Assim, essa angústia do Salmista peregrino, esse aperto de coração do fiel judeu que se põe a caminho de Jerusalém é como aquela penosa consciência do filho pródigo: vivendo longe da pátria paterna, do aconchego e da segurança que o pai lhe proporciona, toma consciência da precariedade da existência humana, cercada de ambiguidades, perigos  e tensões, bem como de tantos e tão variados traços de maldades e ameaças. Por isso mesmo, o fiel clama ao Senhor: “Senhor, livra minha vida dos lábios mentirosos e da língua traidora!”

“Mentira” é o modo como a Sagrada Escritura refere-se aos ídolos: eles são engano e inconsistência, são nada, são ilusão, desprovida de realidade, são como uma miragem que engana e decepciona os que para ela correm! Assim, a língua mentirosa é aquela que engana, fazendo o homem pensar que as fugazes, passageiras e inconsistentes realidades da vida podem encher nosso coração. A palavra mentirosa é aquela idolátrica, que é o contrário da palavra do Senhor, que é a verdade: “Todos os Teus mandamentos são verdade. A Tua palavra, Senhor é eterna, estável como o céu. Eu vi limites em tudo o que é perfeito, mas Teu mandamento não tem confins! “(cf. SI 119/118,86.89.96).

O orante sente-se, portanto, cercado pela incredulidade, pelos ímpios pagãos, desprovido do senso de Deus e do que Lhe diz respeito – empolgados e iludidos, devotos adoradores dos nadas deste mundo - que, com suas línguas enganadoras, apresentam mil modos de ser feliz nas ilusões mundanas e repetem todo o tempo ao fiel: “Onde está o teu Deus?” (SI 42/41,4).

A idolatria é essencialmente mentirosa, como Mentiroso é Satanás, o pai da mentira (cf. Jo 8,44): "A sua língua é uma flecha mortífera, falsa é a palavra de sua boca. Ele diz paz ao seu próximo, mas dentro de si lhe prepara uma cilada" (Jr 9,7). Qual cilada? A pior de todas: fazer-nos crer que as realidades deste mundo nos saciam, fazer-nos pensar que os pães deste mundo matam nossa fome e nos fazem viver de verdade, fazer-nos esquecer a tremenda advertência de que o homem não vive somente de pão, dos pães deste mundo, mas da Palavra que sai da boca de Deus (cf. Dt 8,3; Sb 16,26; Mt 4,4). É tão fácil deixar-se enganar, é tão arriscado colocar o coração em tantos bagulhos que a existência apresenta, em tantas mentiras que o mundo propõe como firmes e consistentes verdades!
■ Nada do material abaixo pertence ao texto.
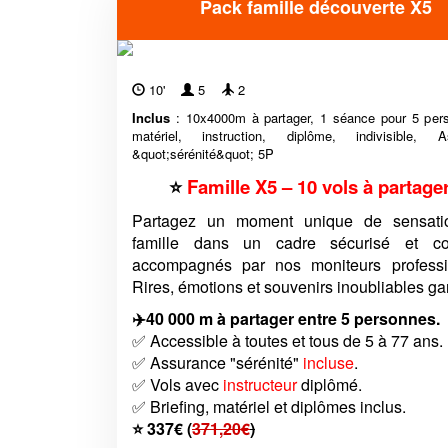
Pack famille découverte X5
10'
5
2
Inclus
: 10x4000m à partager, 1 séance pour 5 pers.
matériel, instruction, diplôme, indivisible, A
&quot;sérénité&quot; 5P
⭐
Famille X5 – 10 vols à partage
Partagez un moment unique de sensati
famille dans un cadre sécurisé et con
accompagnés par nos moniteurs professi
Rires, émotions et souvenirs inoubliables gar
✈️40 000 m à partager entre 5 personnes.
✅ Accessible à toutes et tous de 5 à 77 ans.
✅ Assurance "sérénité"
incluse
.
✅ Vols avec
instructeur
diplômé.
✅ Briefing, matériel et diplômes inclus.
⭐ 337€ (
371,20€
)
Assim, consciente do perigo de cair na armadilha da idolatria, do culto ao nada, à ilusão, à falsidade, o Salmista impreca esses ídolos e os que são seus missionários (basta pensar no que divulgam os meios de comunicação, nos valores e idéias que nos querem meter goela abaixo). Impreca-os em nome do Senhor, que é o Verdadeiro e cuja Palavra verdadeira cria, dá consistência e ordem a todas as coisas e à nossa existência:

"Que te deverá dar, como retribuir-te,
língua traidora?
Flechas agudas de um guerreiro,
com brasas de giesta".

A mentira idolátrica, a mentira que o homem gera e difunde, volta-se contra quem a segue e pore la vive, trazendo em si seu próprio castigo: a palavra mentirosa, que sai da boca como uma flecha maligna, volta-se, como uma flecha com fogo na ponta, contra os que a proferiram, carcomendo-lhes os dias numa vida gasta com o banal, com o superficial, com aquilo que não dá o veradeiro shalom e não aquieta o coração! Quanto ao justo, ao amigo de Deus, que sonha com Jeru-shalaím, visão da paz e da vida querosene em Deus podem ser encontradas, mesmo em meio à escuridão, às flechas do mal, às palavras mentirosas, o Senhor o protege!

Dom Henrique Soares da Costa, 
Bispo Titular de Acúfica e Auxiliar de Aracaju.